→ **Instructions to follow**: Copy out everything from the start of the rows down through the line that contains "with our service enjoyable, easy, and safe.", including that line.

(Input material Opens)

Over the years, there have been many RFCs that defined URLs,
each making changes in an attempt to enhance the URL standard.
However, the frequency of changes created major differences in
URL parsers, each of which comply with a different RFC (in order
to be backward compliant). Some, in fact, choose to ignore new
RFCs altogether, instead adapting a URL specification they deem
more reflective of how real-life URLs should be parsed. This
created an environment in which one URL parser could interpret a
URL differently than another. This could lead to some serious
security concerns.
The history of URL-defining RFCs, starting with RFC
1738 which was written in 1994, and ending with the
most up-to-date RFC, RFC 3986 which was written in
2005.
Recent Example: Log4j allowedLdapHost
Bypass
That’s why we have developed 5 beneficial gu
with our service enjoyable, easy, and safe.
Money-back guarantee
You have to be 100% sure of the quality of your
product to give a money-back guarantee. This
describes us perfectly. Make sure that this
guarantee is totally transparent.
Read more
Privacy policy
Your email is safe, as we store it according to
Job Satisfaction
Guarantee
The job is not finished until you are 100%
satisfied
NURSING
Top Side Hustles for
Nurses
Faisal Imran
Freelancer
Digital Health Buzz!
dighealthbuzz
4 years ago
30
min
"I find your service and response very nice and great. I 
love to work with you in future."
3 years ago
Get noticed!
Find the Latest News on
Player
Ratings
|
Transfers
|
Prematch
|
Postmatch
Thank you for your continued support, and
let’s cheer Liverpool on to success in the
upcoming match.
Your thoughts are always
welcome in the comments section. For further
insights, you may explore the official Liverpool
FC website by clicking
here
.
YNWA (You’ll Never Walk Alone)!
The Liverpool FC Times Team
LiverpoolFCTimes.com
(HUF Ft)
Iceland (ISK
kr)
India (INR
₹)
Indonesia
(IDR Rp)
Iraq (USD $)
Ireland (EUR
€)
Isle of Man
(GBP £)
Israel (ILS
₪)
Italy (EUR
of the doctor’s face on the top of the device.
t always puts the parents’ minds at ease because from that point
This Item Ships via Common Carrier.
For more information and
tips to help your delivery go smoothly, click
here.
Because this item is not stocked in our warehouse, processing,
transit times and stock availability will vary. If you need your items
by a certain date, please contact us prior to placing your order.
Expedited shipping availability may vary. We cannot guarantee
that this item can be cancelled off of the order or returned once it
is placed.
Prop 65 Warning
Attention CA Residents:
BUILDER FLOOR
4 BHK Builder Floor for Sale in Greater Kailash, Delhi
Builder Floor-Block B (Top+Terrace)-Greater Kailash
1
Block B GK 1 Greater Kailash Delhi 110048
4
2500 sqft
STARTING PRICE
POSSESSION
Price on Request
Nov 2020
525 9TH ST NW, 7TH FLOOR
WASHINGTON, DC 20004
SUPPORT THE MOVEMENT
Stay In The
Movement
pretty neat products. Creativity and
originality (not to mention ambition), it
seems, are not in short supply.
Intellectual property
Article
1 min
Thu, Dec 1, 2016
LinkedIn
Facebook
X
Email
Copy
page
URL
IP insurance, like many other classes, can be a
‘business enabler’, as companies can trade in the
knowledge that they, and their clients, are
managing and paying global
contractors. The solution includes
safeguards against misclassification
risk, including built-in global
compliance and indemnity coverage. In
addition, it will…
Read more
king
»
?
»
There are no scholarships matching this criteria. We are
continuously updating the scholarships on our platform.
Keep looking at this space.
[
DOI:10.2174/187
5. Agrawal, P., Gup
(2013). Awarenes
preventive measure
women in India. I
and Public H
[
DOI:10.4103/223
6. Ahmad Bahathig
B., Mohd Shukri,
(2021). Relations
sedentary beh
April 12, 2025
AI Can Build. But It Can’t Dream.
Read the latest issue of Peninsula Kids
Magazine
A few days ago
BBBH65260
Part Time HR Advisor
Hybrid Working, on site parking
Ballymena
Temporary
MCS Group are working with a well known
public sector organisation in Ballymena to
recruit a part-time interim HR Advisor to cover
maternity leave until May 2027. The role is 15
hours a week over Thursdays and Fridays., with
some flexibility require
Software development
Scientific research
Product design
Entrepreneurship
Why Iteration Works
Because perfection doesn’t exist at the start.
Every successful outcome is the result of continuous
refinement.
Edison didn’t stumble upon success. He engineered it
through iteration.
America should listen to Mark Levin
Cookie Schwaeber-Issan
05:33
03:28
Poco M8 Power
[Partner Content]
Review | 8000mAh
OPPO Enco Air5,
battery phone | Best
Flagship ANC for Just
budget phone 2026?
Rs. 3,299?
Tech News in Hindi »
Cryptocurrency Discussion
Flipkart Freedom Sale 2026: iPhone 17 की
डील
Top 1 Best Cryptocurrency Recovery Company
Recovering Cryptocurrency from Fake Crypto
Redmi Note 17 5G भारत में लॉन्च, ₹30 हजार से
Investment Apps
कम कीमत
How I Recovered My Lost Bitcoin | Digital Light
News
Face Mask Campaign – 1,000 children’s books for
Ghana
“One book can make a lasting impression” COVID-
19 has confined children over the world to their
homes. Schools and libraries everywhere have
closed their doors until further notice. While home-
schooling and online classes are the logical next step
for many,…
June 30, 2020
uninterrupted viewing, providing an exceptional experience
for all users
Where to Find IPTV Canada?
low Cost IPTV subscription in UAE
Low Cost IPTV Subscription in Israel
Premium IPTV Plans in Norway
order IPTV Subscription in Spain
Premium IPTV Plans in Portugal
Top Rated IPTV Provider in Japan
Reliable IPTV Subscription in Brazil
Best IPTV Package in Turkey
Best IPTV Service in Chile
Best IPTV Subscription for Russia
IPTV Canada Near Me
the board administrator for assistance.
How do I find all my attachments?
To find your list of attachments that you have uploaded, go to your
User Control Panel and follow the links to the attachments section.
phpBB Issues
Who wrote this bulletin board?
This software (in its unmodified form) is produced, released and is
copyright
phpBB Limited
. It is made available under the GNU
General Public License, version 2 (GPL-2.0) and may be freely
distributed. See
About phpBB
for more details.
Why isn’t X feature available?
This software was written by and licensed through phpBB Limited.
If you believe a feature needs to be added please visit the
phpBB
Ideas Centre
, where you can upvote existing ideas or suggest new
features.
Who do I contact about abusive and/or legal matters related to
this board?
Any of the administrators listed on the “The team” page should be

(Input material Closes)

→ **Response to this task**:
Over the years, there have been many RFCs that defined URLs,
each making changes in an attempt to enhance the URL standard.
However, the frequency of changes created major differences in
URL parsers, each of which comply with a different RFC (in order
to be backward compliant). Some, in fact, choose to ignore new
RFCs altogether, instead adapting a URL specification they deem
more reflective of how real-life URLs should be parsed. This
created an environment in which one URL parser could interpret a
URL differently than another. This could lead to some serious
security concerns.
The history of URL-defining RFCs, starting with RFC
1738 which was written in 1994, and ending with the
most up-to-date RFC, RFC 3986 which was written in
2005.
Recent Example: Log4j allowedLdapHost
Bypass
That’s why we have developed 5 beneficial gu
with our service enjoyable, easy, and safe.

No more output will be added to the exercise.